SIMPLE IRA Contribution Limits in 2016

A savings incentive match plan for employees (SIMPLE IRA) allows employees and employers to contribute to an IRA-based plan that is set up for an employees’ benefit. With a SIMPLE IRA, employees can defer a portion of their pay, known as salary deferral or salary reduction contributions. The employer makes either a matching or non-elective contribution. All contributions, both from the employee and from the employer, must be deposited into a SIMPLE IRA for each individual employee. The SIMPLE IRA plan is similar to a 401(k) without the required complexity and higher cost of administration.

Contributions and Limits

Only employee salary deferral and employer contributions are allowed into a SIMPLE IRA. Employees can defer a percentage or a set amount from their individual pay during the course of the year.
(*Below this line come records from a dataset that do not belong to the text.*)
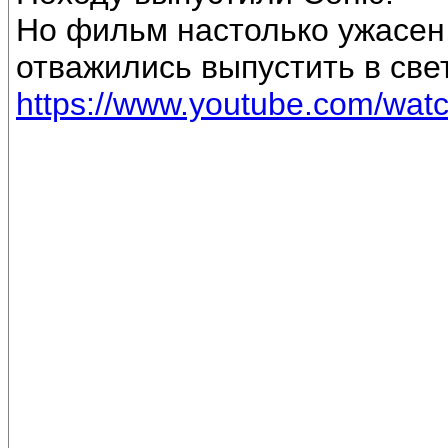
Но фильм настолько ужасен, 
отважились выпустить в свет
https://www.youtube.com/wa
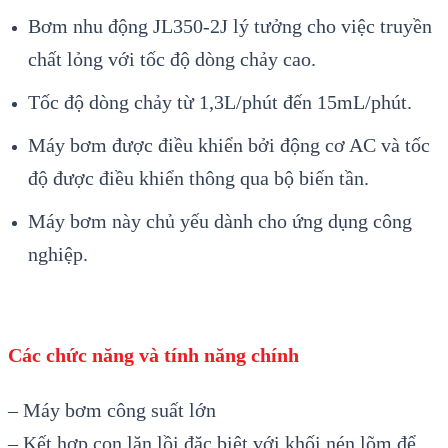
Bơm nhu động JL350-2J lý tưởng cho việc truyền
chất lỏng với tốc độ dòng chảy cao.
Tốc độ dòng chảy từ 1,3L/phút đến 15mL/phút.
Máy bơm được điều khiển bởi động cơ AC và tốc
độ được điều khiển thông qua bộ biến tần.
Máy bơm này chủ yếu dành cho ứng dụng công
nghiệp.
Các chức năng và tính năng chính
– Máy bơm công suất lớn
– Kết hợp con lăn lồi đặc biệt với khối nén lõm để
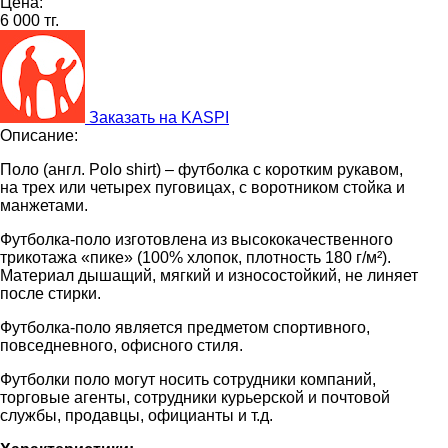
Цена:
6 000 тг.
Заказать на KASPI
Описание:
Поло (англ. Polo shirt) – футболка с коротким рукавом,
на трех или четырех пуговицах, с воротником стойка и
манжетами.
Футболка-поло изготовлена из высококачественного
трикотажа «пике» (100% хлопок, плотность 180 г/м²).
Материал дышащий, мягкий и износостойкий, не линяет
после стирки.
Футболка-поло является предметом спортивного,
повседневного, офисного стиля.
Футболки поло могут носить сотрудники компаний,
торговые агенты, сотрудники курьерской и почтовой
службы, продавцы, официанты и т.д.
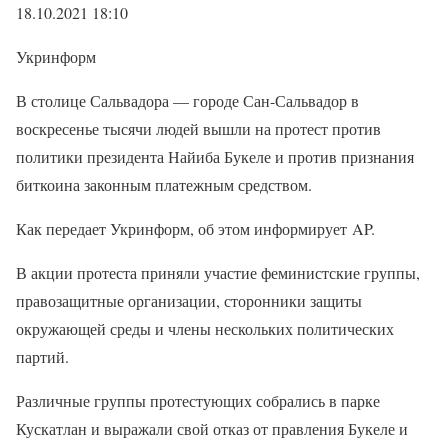
18.10.2021 18:10
Укринформ
В столице Сальвадора — городе Сан-Сальвадор в
воскресенье тысячи людей вышли на протест против
политики президента Найиба Букеле и против признания
биткоина законным платежным средством.
Как передает Укринформ, об этом информирует AP.
В акции протеста приняли участие феминистские группы,
правозащитные организации, сторонники защиты
окружающей среды и члены нескольких политических
партий.
Различные группы протестующих собрались в парке
Кускатлан ​​и выражали свой отказ от правления Букеле и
The maximum contribution amount for an employee in 2016 is $12,500. For employees older than age 50, a catch-up contribution of an additional $3,000 can be made, for a total of $18,500. This deferral amount is tax-deferred, similar to a 401(k) plan, so it reduces the taxable income for the employee.

Employers have two options when contributing to the plan. The first is to provide a matching contribution. This is the lesser of the participant’s salary deferral or 3% of the participant’s compensation. A lesser match (not less than 1%) cannot occur more than two years out of any five-year period. Unlike SEP IRAs, there is no compensation cap when using the match method for contributions.

The other method of contributing is the non-matching method. This amount is a fixed 2% contribution of all eligible employees’ compensation. Unlike the matching contribution method above, this is limited to the $265,000 compensation cap.


SIMPLE IRAs are similar to traditional individual retirement accounts (IRAs) when it comes to distribution rules. Any participants younger than age 59 ½ are subject to the IRS early withdrawal penalty of 10%. However, if this same penalty were to occur within the two-year holding period, the 10% penalty increases to 25%. In addition, any withdrawals made from a SIMPLE IRA would be considered ordinary income and taxed the year it was distributed. Like most other IRA and retirement plans, SIMPLE IRAs are subject to the required minimum distribution rules for those who are 70 ½.

To encourage employee savings, SIMPLE IRA plans have a special holding period requirement. During the first two years starting from the date of the first deposit, SIMPLE IRAs can only be commingled (through transfers or rollovers) with other SIMPLE IRAs. After the participant has satisfied this two-year requirement, the balance can be transferred or rolled into other IRAs (such as SEP, SAR SEP or traditional) or qualified retirement plans, assuming the retirement plan allows for such rollovers. Conversely, funds from a non-SIMPLE IRA account cannot be moved into a SIMPLE IRA regardless of the holding period.

Employer Eligibility

Any employer that has 100 or fewer employees who earned at least $5,000 in the preceding year (via Form W-2) is eligible for a SIMPLE IRA. The employer must not maintain any other employer-sponsored retirement plan where contributions are made during the calendar year in which the SIMPLE plan is effective. New plans must be established anytime between Jan. 1 and Oct. 1 to be eligible for the same calendar year. Employers must also give employees at least 60 days’ notification to enroll.

Employee Eligibility

The employer establishes the eligibility requirements for the employees on the plan adoption agreement during the initial plan establishment. All employees who received at least $5,000 in compensation from the employer during any of the previous two years and are expected to continue to receive that amount must be eligible to participate in the plan for the current calendar year. The employer may also elect to exclude employees covered under a collective bargaining agreement as well. Once an employee satisfies these eligibility requirements, he will enter the plan based on the entry date defined within the plan documents.